====== SUPPLIED DATA ======

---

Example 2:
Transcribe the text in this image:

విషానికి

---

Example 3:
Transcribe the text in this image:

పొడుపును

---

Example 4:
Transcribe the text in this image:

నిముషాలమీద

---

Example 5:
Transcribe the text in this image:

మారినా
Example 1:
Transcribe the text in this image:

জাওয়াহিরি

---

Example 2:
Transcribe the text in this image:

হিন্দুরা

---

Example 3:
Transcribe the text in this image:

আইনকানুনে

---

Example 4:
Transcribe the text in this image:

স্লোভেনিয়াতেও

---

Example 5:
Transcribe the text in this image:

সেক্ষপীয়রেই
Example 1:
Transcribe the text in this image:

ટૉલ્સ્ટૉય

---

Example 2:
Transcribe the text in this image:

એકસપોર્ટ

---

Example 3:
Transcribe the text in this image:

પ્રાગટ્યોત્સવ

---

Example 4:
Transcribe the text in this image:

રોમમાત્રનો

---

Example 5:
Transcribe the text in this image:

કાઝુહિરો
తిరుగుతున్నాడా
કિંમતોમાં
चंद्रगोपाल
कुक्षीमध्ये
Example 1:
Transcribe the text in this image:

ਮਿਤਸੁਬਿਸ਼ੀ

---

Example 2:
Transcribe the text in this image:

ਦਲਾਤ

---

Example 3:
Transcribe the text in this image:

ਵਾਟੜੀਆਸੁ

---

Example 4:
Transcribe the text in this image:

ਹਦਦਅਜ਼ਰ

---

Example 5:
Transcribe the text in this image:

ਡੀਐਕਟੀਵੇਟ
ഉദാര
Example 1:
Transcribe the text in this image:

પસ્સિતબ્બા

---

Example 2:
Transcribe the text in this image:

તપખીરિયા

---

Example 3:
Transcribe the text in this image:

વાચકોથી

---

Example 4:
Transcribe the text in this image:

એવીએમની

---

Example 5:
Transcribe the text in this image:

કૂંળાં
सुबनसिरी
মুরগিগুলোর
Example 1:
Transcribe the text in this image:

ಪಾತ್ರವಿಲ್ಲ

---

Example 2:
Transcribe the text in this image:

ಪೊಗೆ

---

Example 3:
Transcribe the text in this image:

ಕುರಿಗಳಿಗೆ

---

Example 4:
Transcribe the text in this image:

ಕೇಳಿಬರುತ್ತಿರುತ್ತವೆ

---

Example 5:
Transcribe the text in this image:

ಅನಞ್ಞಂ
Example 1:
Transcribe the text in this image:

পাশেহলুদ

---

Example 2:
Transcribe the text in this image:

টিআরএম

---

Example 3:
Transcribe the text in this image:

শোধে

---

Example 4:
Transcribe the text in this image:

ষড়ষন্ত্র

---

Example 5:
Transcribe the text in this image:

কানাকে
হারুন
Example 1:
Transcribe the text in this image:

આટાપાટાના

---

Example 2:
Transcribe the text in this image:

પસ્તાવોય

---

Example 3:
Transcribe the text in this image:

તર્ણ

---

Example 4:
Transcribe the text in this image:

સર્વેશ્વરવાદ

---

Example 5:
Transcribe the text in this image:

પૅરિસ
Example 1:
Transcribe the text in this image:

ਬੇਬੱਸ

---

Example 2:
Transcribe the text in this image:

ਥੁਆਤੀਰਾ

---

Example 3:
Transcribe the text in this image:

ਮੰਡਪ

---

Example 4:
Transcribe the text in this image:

======

**ASSIGNED TASK**: From the first line to the last, transcribe the data exactly.

**SOLUTION TO THE EXERCISE**:
---

Example 2:
Transcribe the text in this image:

విషానికి

---

Example 3:
Transcribe the text in this image:

పొడుపును

---

Example 4:
Transcribe the text in this image:

నిముషాలమీద

---

Example 5:
Transcribe the text in this image:

మారినా
Example 1:
Transcribe the text in this image:

জাওয়াহিরি

---

Example 2:
Transcribe the text in this image:

হিন্দুরা

---

Example 3:
Transcribe the text in this image:

আইনকানুনে

---

Example 4:
Transcribe the text in this image:

স্লোভেনিয়াতেও

---

Example 5:
Transcribe the text in this image:

সেক্ষপীয়রেই
Example 1:
Transcribe the text in this image:

ટૉલ્સ્ટૉય

---

Example 2:
Transcribe the text in this image:

એકસપોર્ટ

---

Example 3:
Transcribe the text in this image:

પ્રાગટ્યોત્સવ

---

Example 4:
Transcribe the text in this image:

રોમમાત્રનો

---

Example 5:
Transcribe the text in this image:

કાઝુહિરો
తిరుగుతున్నాడా
કિંમતોમાં
चंद्रगोपाल
कुक्षीमध्ये
Example 1:
Transcribe the text in this image:

ਮਿਤਸੁਬਿਸ਼ੀ

---

Example 2:
Transcribe the text in this image:

ਦਲਾਤ

---

Example 3:
Transcribe the text in this image:

ਵਾਟੜੀਆਸੁ

---

Example 4:
Transcribe the text in this image:

ਹਦਦਅਜ਼ਰ

---

Example 5:
Transcribe the text in this image:

ਡੀਐਕਟੀਵੇਟ
ഉദാര
Example 1:
Transcribe the text in this image:

પસ્સિતબ્બા

---

Example 2:
Transcribe the text in this image:

તપખીરિયા

---

Example 3:
Transcribe the text in this image:

વાચકોથી

---

Example 4:
Transcribe the text in this image:

એવીએમની

---

Example 5:
Transcribe the text in this image:

કૂંળાં
सुबनसिरी
মুরগিগুলোর
Example 1:
Transcribe the text in this image:

ಪಾತ್ರವಿಲ್ಲ

---

Example 2:
Transcribe the text in this image:

ಪೊಗೆ

---

Example 3:
Transcribe the text in this image:

ಕುರಿಗಳಿಗೆ

---

Example 4:
Transcribe the text in this image:

ಕೇಳಿಬರುತ್ತಿರುತ್ತವೆ

---

Example 5:
Transcribe the text in this image:

ಅನಞ್ಞಂ
Example 1:
Transcribe the text in this image:

পাশেহলুদ

---

Example 2:
Transcribe the text in this image:

টিআরএম

---

Example 3:
Transcribe the text in this image:

শোধে

---

Example 4:
Transcribe the text in this image:

ষড়ষন্ত্র

---

Example 5:
Transcribe the text in this image:

কানাকে
হারুন
Example 1:
Transcribe the text in this image:

આટાપાટાના

---

Example 2:
Transcribe the text in this image:

પસ્તાવોય

---

Example 3:
Transcribe the text in this image:

તર્ણ

---

Example 4:
Transcribe the text in this image:

સર્વેશ્વરવાદ

---

Example 5:
Transcribe the text in this image:

પૅરિસ
Example 1:
Transcribe the text in this image:

ਬੇਬੱਸ

---

Example 2:
Transcribe the text in this image:

ਥੁਆਤੀਰਾ

---

Example 3:
Transcribe the text in this image:

ਮੰਡਪ

---

Example 4:
Transcribe the text in this image:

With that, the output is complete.